From the material below, reproduce exactly the stretch of lines that begins with the line holding "[709,38,990,51] student on" and ends with the line holding "(271, 289) none", skipping the pictures.

----

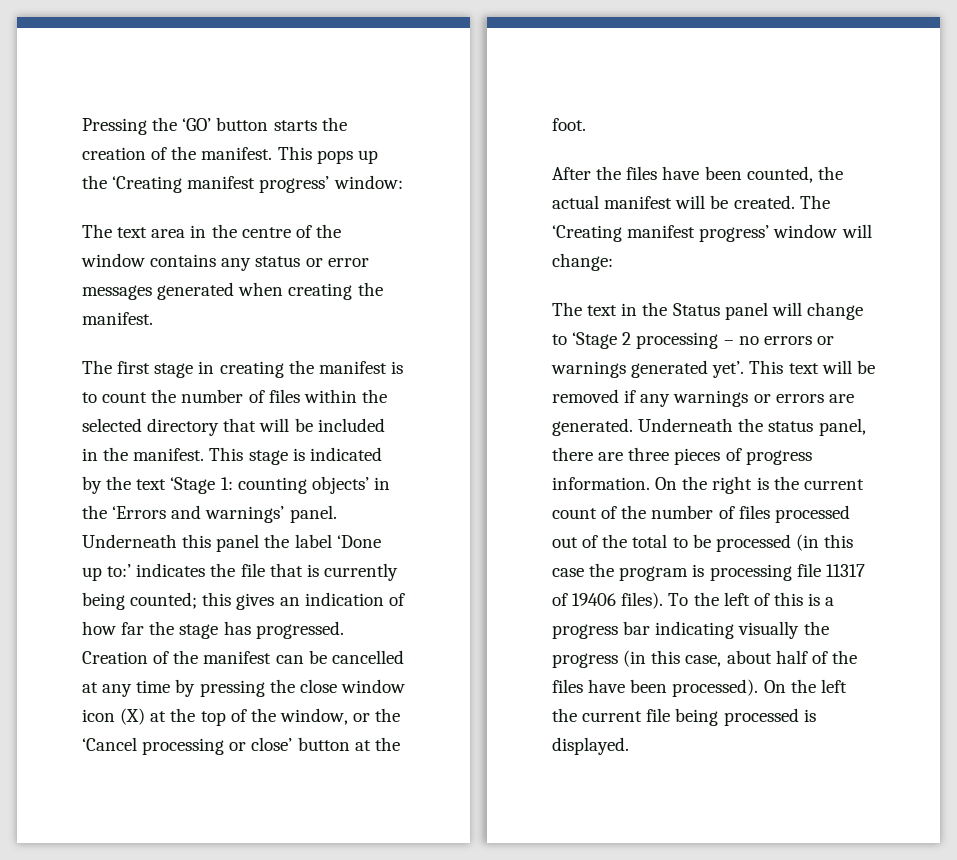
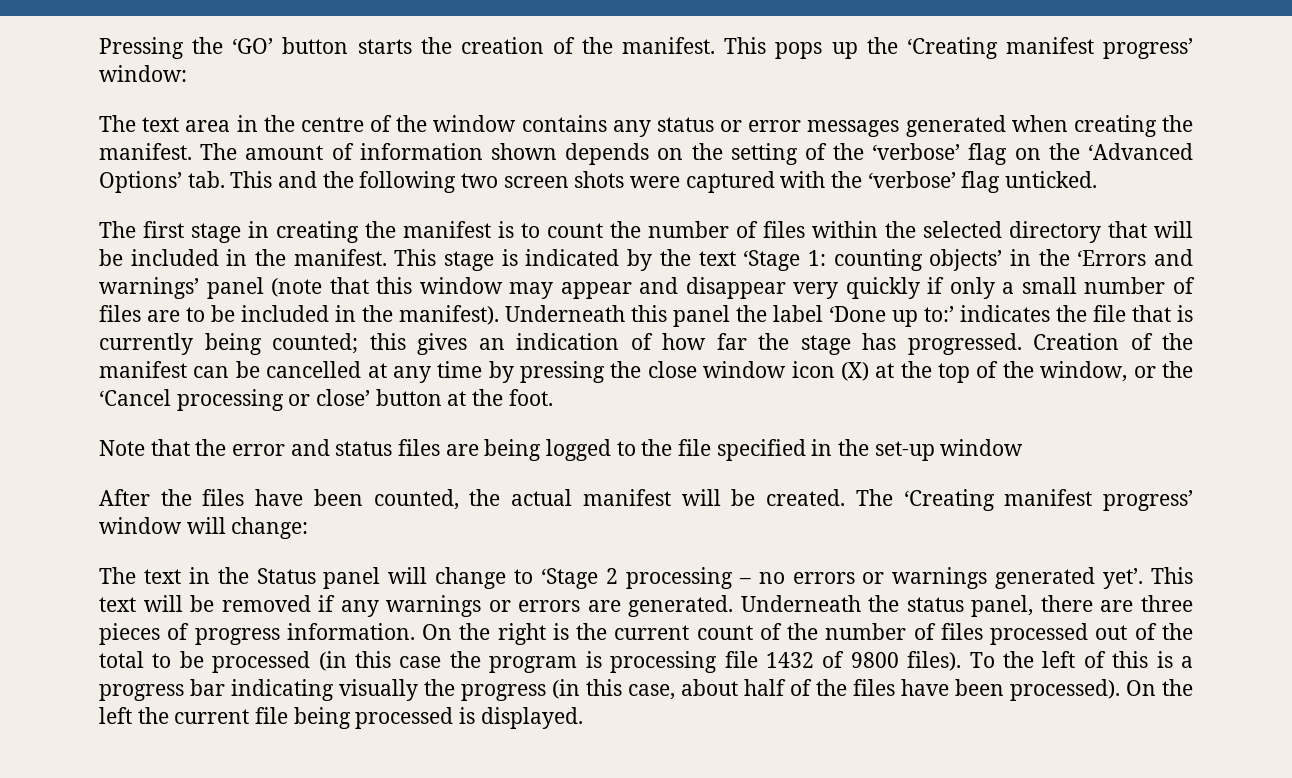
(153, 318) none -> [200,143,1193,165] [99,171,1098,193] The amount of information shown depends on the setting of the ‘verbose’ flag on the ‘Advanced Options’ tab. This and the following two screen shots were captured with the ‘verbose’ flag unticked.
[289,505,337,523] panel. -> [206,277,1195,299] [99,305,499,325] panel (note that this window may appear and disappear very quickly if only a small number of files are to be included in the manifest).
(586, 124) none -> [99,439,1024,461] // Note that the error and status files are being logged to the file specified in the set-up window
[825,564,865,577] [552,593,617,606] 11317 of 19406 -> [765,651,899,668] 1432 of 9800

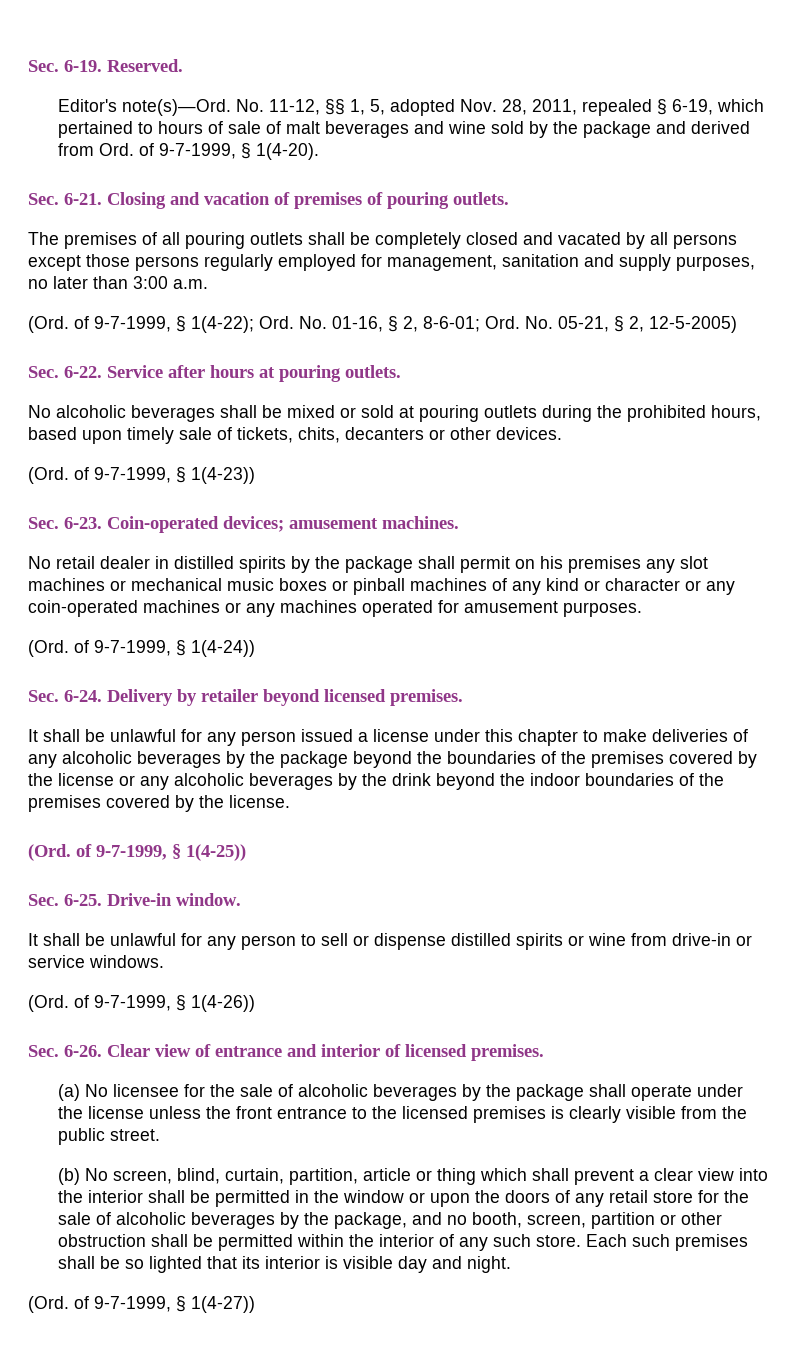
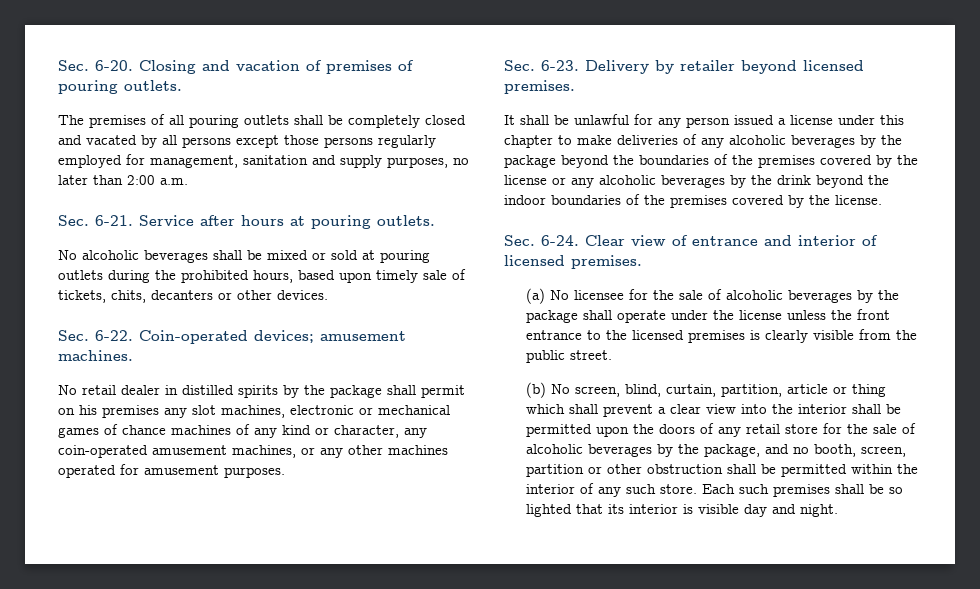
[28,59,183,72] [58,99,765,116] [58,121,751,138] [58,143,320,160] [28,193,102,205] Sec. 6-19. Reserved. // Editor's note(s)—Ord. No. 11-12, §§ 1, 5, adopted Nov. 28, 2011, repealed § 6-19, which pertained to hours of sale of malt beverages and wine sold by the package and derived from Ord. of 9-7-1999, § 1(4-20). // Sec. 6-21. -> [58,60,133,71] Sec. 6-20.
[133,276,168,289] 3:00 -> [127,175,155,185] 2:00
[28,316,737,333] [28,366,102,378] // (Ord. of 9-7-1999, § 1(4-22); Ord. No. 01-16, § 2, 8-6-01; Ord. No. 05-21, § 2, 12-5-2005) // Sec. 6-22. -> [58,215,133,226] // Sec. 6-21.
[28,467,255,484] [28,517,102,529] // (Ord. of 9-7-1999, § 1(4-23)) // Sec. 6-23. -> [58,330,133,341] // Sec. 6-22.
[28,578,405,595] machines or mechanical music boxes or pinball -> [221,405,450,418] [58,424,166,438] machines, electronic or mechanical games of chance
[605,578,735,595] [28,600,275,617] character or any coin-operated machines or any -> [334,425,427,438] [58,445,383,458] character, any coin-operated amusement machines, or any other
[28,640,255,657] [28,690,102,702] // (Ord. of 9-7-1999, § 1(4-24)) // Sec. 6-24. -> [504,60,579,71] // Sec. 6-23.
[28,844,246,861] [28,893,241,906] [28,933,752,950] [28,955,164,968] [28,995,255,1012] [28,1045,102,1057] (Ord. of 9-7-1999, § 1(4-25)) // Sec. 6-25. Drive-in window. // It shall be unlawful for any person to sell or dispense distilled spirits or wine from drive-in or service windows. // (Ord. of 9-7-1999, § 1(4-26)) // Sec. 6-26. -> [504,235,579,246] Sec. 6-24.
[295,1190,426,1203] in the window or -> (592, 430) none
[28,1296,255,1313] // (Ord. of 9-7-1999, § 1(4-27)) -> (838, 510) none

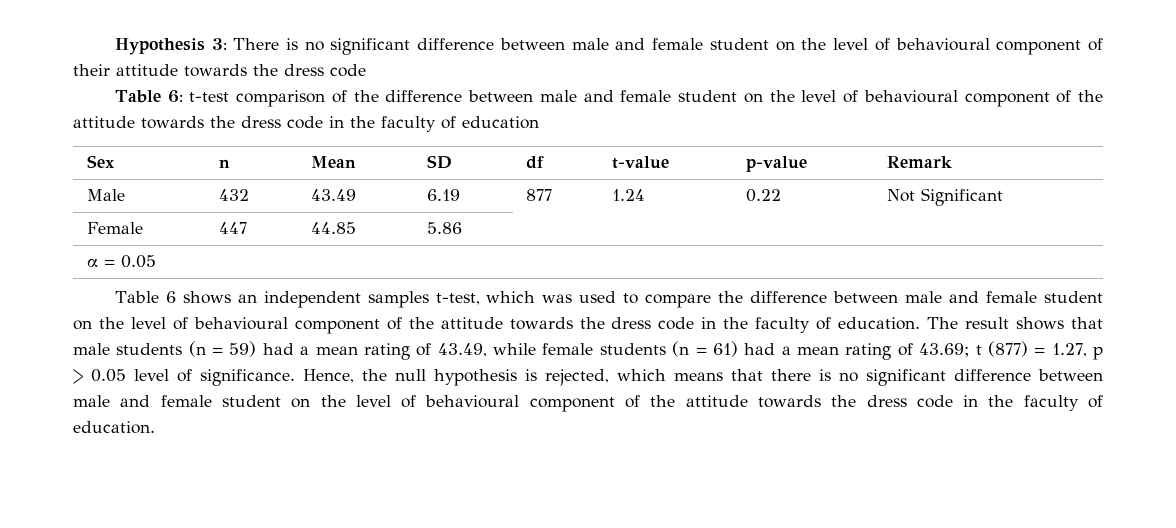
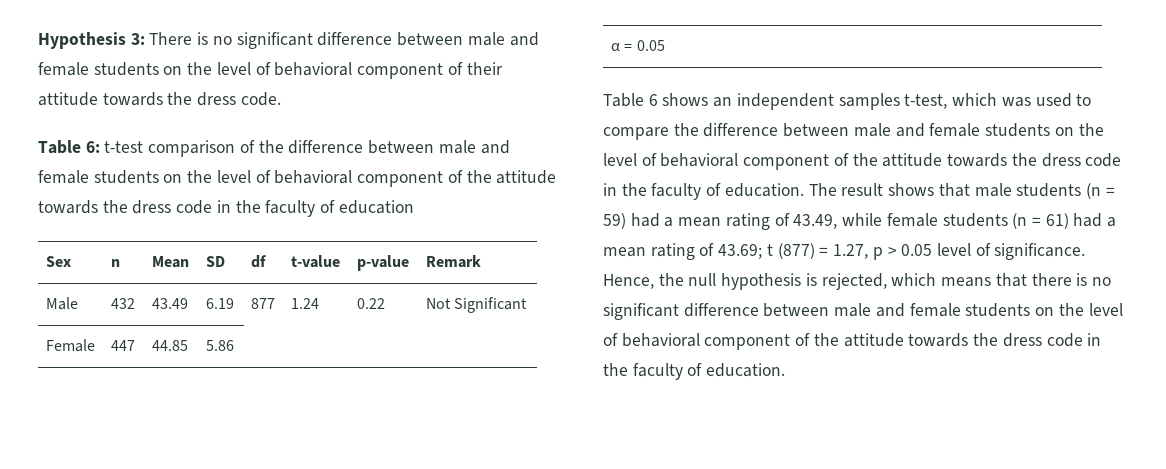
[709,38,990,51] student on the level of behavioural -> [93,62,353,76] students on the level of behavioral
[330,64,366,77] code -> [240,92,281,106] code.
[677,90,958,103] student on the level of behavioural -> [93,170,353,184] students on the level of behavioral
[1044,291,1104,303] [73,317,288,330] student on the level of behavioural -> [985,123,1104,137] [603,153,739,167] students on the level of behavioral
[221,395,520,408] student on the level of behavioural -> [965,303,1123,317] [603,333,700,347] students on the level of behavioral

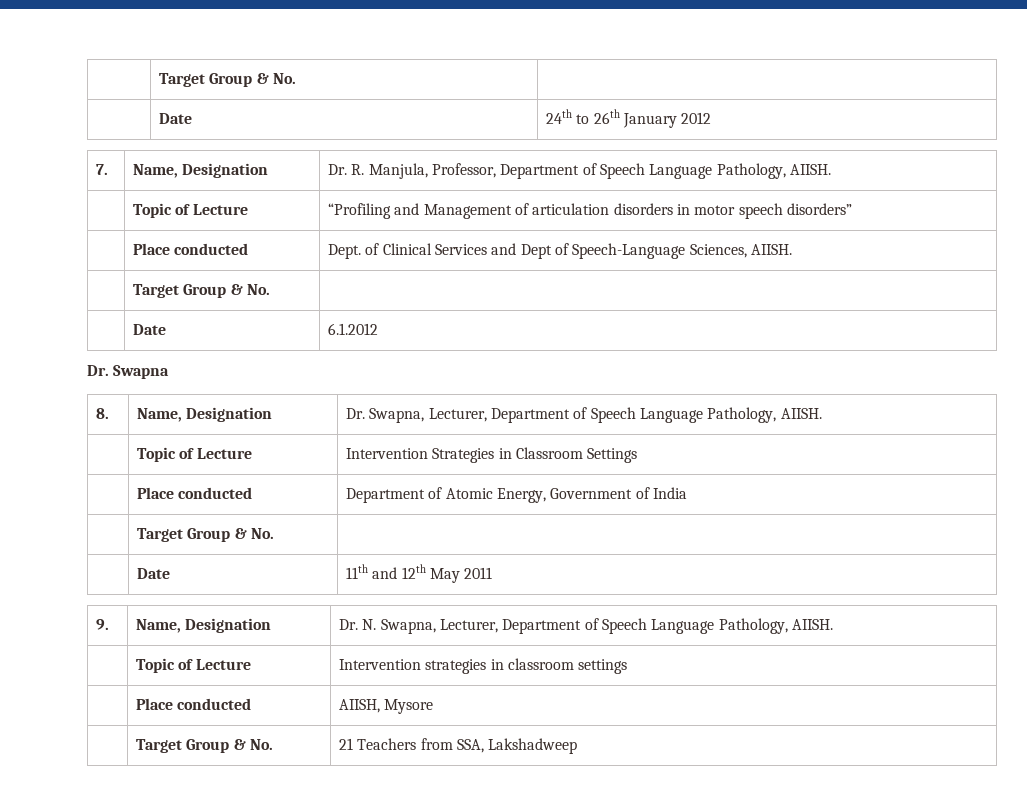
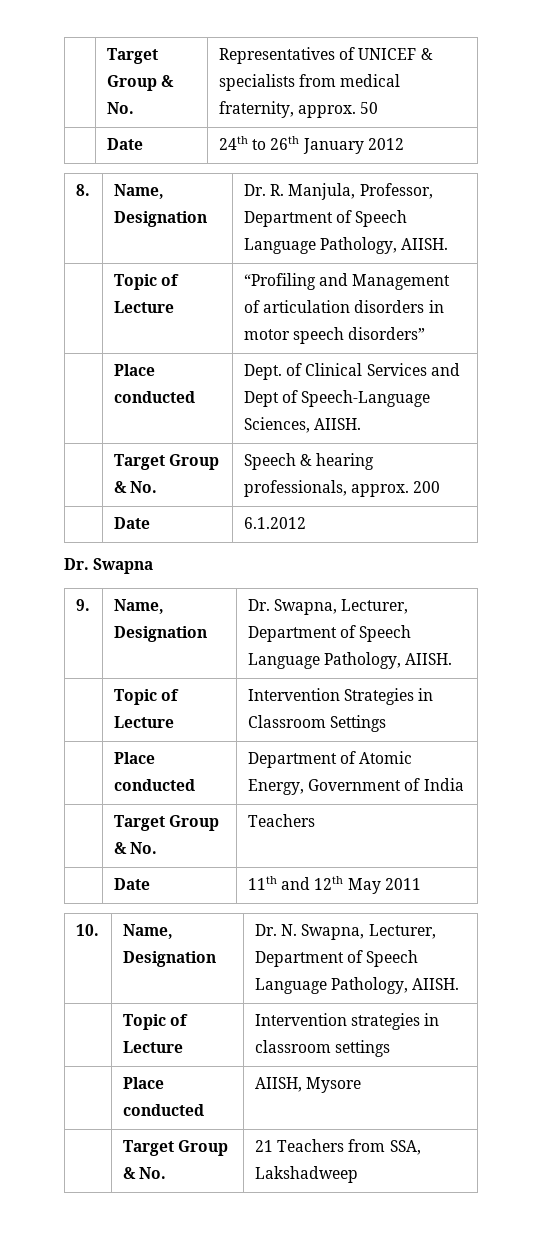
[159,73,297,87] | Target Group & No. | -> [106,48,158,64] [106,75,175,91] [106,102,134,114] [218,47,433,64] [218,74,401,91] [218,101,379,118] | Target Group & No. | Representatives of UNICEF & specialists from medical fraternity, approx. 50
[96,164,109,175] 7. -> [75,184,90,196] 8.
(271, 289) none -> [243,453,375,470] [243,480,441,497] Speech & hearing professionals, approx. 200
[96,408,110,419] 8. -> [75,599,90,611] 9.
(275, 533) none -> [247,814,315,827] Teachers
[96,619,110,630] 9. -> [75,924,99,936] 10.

----

__Solution for this task__.
[709,38,990,51] student on the level of behavioural -> [93,62,353,76] students on the level of behavioral
[330,64,366,77] code -> [240,92,281,106] code.
[677,90,958,103] student on the level of behavioural -> [93,170,353,184] students on the level of behavioral
[1044,291,1104,303] [73,317,288,330] student on the level of behavioural -> [985,123,1104,137] [603,153,739,167] students on the level of behavioral
[221,395,520,408] student on the level of behavioural -> [965,303,1123,317] [603,333,700,347] students on the level of behavioral

[159,73,297,87] | Target Group & No. | -> [106,48,158,64] [106,75,175,91] [106,102,134,114] [218,47,433,64] [218,74,401,91] [218,101,379,118] | Target Group & No. | Representatives of UNICEF & specialists from medical fraternity, approx. 50
[96,164,109,175] 7. -> [75,184,90,196] 8.
(271, 289) none -> [243,453,375,470] [243,480,441,497] Speech & hearing professionals, approx. 200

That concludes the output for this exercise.